• [Text section]
◇ ◇ ◇

NPL

Carbon Kopi

Carbon Kopi, coffee Hammersmith, coffee Fulham
Carbon Kopi, the sign in the window above giving a clue to the name without being a direct reference.

The name of this relatively new cafe in Hammersmith/Fulham was intriguing on several levels. Kopi means coffee in both Malay and Indonesian and, having recently travelled back from SE Asia, it was interesting to see what the link to this cafe may be. Then there was the pun in the name. The website explains it as representative of a desire to make a consistently good coffee, each being a carbon copy of the other. So both the name, and the cafe’s symbol have appeals for a coffee-science website. And so it was that we wandered down Fulham Palace Road to finally arrive at Carbon Kopi a few Saturdays ago.

The cafe occupies a corner building and is much larger than you may expect it to be. It is also friendly, airy and light with large windows giving plenty of illumination to the space. Allergen information was clearly labelled on the cakes and edibles (with extra information in a folder), which is always great to see.

◇ ◇ ◇

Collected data
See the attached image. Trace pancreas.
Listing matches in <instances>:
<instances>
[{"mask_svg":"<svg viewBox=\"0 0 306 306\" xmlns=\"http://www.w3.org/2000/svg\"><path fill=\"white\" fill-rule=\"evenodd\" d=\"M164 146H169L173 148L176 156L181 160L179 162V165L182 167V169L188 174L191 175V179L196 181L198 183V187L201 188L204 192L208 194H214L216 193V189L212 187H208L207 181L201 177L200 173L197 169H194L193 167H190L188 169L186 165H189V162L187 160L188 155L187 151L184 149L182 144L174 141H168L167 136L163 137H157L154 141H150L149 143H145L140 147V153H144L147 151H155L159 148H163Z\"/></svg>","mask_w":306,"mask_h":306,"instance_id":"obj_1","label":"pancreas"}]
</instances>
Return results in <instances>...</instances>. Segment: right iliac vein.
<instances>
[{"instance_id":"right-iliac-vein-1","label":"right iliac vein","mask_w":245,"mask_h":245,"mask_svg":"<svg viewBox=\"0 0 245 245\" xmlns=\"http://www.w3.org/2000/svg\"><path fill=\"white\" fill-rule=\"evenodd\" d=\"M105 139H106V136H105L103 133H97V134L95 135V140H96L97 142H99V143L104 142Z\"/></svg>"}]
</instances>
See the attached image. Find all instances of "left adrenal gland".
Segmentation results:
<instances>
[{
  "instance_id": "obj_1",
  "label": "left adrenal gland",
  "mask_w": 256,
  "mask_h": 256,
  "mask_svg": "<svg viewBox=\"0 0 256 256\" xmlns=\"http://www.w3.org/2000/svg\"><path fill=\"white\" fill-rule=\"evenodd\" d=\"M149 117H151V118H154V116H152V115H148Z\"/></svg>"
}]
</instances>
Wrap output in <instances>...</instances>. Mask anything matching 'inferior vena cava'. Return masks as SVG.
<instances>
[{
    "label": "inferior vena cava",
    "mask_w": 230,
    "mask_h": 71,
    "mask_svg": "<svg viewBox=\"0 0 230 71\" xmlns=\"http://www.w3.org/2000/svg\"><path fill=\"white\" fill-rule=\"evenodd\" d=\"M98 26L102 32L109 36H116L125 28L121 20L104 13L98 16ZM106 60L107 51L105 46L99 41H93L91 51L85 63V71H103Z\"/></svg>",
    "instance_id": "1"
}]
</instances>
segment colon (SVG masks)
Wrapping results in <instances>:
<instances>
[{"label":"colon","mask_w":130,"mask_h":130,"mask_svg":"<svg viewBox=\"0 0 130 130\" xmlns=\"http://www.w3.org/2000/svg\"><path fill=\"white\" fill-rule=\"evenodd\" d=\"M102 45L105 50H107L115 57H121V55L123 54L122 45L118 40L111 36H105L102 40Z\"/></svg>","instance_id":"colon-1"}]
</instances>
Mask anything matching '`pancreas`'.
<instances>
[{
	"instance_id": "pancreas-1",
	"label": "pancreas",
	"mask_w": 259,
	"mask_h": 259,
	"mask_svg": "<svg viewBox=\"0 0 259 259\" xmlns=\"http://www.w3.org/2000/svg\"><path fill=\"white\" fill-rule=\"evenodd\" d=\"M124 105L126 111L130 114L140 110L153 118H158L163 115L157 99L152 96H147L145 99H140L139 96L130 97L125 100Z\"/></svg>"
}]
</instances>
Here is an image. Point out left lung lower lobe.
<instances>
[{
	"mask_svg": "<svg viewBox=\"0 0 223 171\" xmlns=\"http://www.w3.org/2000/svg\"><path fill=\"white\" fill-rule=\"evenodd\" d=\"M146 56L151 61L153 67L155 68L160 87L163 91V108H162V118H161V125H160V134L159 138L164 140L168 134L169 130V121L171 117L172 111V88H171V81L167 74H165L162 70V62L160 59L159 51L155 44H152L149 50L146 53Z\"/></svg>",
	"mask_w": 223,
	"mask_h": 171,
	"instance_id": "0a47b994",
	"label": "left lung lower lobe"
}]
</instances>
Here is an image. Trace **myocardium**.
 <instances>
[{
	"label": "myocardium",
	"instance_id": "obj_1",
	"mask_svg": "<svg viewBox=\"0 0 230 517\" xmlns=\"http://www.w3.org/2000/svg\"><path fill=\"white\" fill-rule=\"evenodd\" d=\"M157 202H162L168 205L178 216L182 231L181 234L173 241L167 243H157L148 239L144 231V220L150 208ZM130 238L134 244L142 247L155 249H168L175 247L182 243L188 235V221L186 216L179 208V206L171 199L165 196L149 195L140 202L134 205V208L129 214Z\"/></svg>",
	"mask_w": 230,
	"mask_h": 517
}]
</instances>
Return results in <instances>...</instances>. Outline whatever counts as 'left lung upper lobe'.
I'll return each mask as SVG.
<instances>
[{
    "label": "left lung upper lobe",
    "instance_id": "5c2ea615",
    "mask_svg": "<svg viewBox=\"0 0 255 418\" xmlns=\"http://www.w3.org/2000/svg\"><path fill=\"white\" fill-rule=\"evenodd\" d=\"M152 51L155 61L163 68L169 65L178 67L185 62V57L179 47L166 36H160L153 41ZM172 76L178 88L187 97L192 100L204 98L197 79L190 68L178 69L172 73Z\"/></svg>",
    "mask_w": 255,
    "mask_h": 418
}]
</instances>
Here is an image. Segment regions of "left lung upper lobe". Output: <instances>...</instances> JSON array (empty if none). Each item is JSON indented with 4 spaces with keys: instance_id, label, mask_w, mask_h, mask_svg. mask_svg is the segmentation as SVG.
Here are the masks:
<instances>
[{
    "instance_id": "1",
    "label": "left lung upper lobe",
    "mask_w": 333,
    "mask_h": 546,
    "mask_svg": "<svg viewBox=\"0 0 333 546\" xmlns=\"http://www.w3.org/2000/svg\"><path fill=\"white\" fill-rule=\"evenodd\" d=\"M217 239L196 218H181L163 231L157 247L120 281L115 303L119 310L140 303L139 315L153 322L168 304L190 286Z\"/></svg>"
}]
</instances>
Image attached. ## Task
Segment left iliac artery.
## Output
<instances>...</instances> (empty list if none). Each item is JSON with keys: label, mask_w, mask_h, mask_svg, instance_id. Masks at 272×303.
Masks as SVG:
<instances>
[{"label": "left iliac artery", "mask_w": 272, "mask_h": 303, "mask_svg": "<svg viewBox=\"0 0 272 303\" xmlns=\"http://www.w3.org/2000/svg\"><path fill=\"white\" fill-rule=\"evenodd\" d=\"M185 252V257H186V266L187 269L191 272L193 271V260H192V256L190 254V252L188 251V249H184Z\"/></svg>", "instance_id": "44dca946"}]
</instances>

◇ ◇ ◇

• [Problem requirements] Can you reproduce the cafe review word for word from "Carbon Kopi, coffee" to "few Saturdays ago."?

• [Complete response]
Carbon Kopi, coffee Hammersmith, coffee Fulham
Carbon Kopi, the sign in the window above giving a clue to the name without being a direct reference.

The name of this relatively new cafe in Hammersmith/Fulham was intriguing on several levels. Kopi means coffee in both Malay and Indonesian and, having recently travelled back from SE Asia, it was interesting to see what the link to this cafe may be. Then there was the pun in the name. The website explains it as representative of a desire to make a consistently good coffee, each being a carbon copy of the other. So both the name, and the cafe’s symbol have appeals for a coffee-science website. And so it was that we wandered down Fulham Palace Road to finally arrive at Carbon Kopi a few Saturdays ago.